Background: Limited research has evaluated distinct aspects of disaster experience as predictors of affective symptoms. In this study, we examined the extent to which maternal depression and anxiety over time were predicted by (1) objective hardship from a flood during pregnancy, (2) peritraumatic distress and (3) cognitive appraisal of the flood's consequences.
Methods: Data were drawn from the 2011 Queensland Flood Study, a prospective, longitudinal study of pregnancy (n = 183). Mothers’ disaster experience was measured within 1 year after the flood. Their levels of depression, anxiety and stress were measured at 16 months, 30 months, 4 years and 6 years after childbirth. Linear mixed models were employed to evaluate symptom trajectories.
Results: There were no time-dependent effects of disaster-related variables.
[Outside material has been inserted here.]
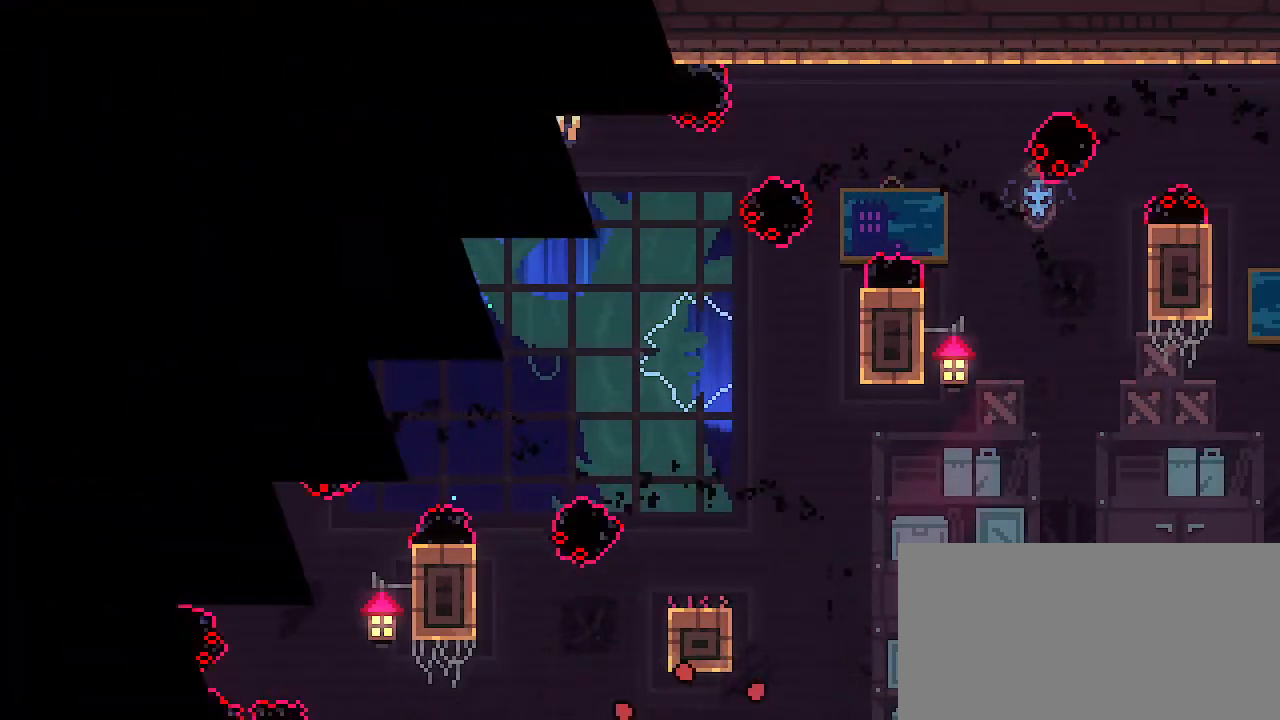
{"dt_ms": 500, "buttons": [], "left_stick": "center", "right_stick": "center", "events": []}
Objective hardship did not predict outcomes. Peritraumatic distress significantly predicted depression and anxiety symptoms when cognitive appraisal was negative. Conversely, when cognitive appraisal was neutral or positive, the effect of peritraumatic distress was “buffered”. For anxiety, but not depression, this interaction survived Bonferroni correction. Neutral/positive cognitive appraisal similarly moderated the effect of peritraumatic dissociation.
Limitations: The generalizability of our findings is limited by overall low levels of depression and anxiety, along with a predominantly Caucasian, higher socioeconomic status sample. Potential confounders such as pre-disaster anxiety were not controlled for.
Conclusion: In line with previous evidence, this study supports the predictive validity of peritraumatic distress for post-disaster depression and anxiety. Our findings suggest that cognitive appraisal could be a relevant target for interventions aimed at fostering maternal resilience.